Azobenzone is an obesogen, which can interfere with a child’s ability to maintain a healthy weight. Octocrylene can damage cells and cause mutations. Retinyl Palmitate is believed to speed up skin tumors and lesions when exposed to sunlight.
Furthermore, there is the issue of Vitamin D exposure. The chemicals in commercial sunscreens also block our ability to receive natural Vitamin D from the sun. This nutrient that 75% of the population has been found to be deficient in, is responsible for helping protect our bodies from cancers and heart disease.
Effects on our environment
Beyond entering our bloodstream and wreaking havoc on our reproductive system, oxybenzone has detrimental effects on our coral reefs. Thousands of tons of sunscreen enter our waters near these reefs each year. This results in coral bleaching, and the deforming and killing off of the baby corals. Just as this chemical acts as an endocrine disrupter in humans, it can have the same effects on sea life, such as dolphins and the fish we eat.

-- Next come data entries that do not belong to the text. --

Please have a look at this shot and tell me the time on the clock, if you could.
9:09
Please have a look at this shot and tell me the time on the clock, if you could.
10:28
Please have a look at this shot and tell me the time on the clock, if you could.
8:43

Options for Toxin-free Sun Protection
Thankfully, there are some alternatives to slathering ourselves in endocrine-disrupting, coral reef destroying chemicals. Some sunscreens are better than others, or you can always make your own. Or perhaps you could forgo sunscreen altogether and opt instead for protecting your family using clothing and diet.
Safe Sunscreen Option
EWG’s website offers some great suggestions for some of the best safe options out there for sunscreen. Mineral sunscreens, composed of zinc oxide and titanium dioxide, are your best bet for protection that won’t harm your body. Instead of filtering or converting the sun’s rays, these products provide a shield for our skin. Most mineral sunscreens are environmentally safe as well. I would highly recommend avoiding spray sunscreens due their ability to enter the lungs.
Worried that homemade sunscreen doesn’t offer your kids enough protection? Well, the trade off is that you are escaping the harmful chemicals. And the thing is, you can simply use them as a supplement to other precautions. Sure, you’re probably going to have to apply it a little more often, and you can’t just let the kids bask in the ocean all day, but they’ll be chemical-free!

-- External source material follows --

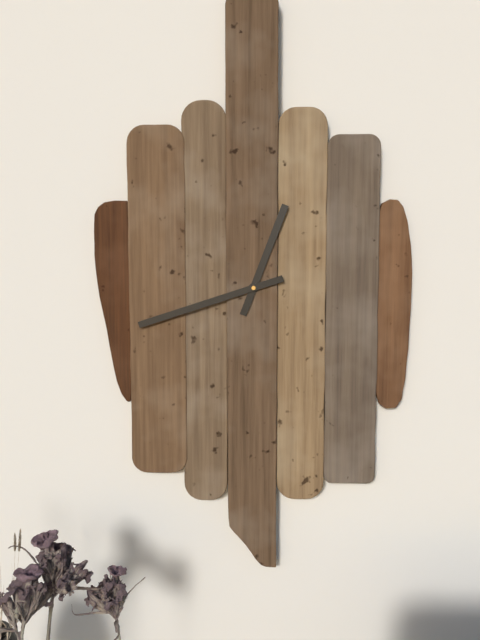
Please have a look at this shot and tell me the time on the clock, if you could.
12:42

Here is a great recipe for easy-to-apply sunscreen bars.
Why not just cover them up? We all know how time-consuming and frustrating it can be to cover a squirming kid who is anxious to hop in the pool, in head-to-toe sunscreen. Very rarely do we feel completely confident in our application either. What could be simpler than throwing on a t-shirt or investing in a super cute rashguard suit, like the one in the above photo.
A Sun-blocking Diet
There have also been studies done that provide evidence to dietary increases in sugars and processed oils and grains, contributing to inflammation in our bodies that promotes sun damage. By avoiding these foods, we can provide our kids with a complimentary sun protection factor. Certain natural supplements and healthy fats have also been found to boost our natural sunscreening abilities. These include Vitamin D3, Vitamin C, and a good quality coconut oil.
Enjoy a Sunburn-free Summer!
We don’t have to trade one health risk for another, and we don’t have to resort to sacrificing the environment our kids enjoy in order to keep them safe. Think outside of the box this summer–or even the tube!
How does your family survive the summer sun?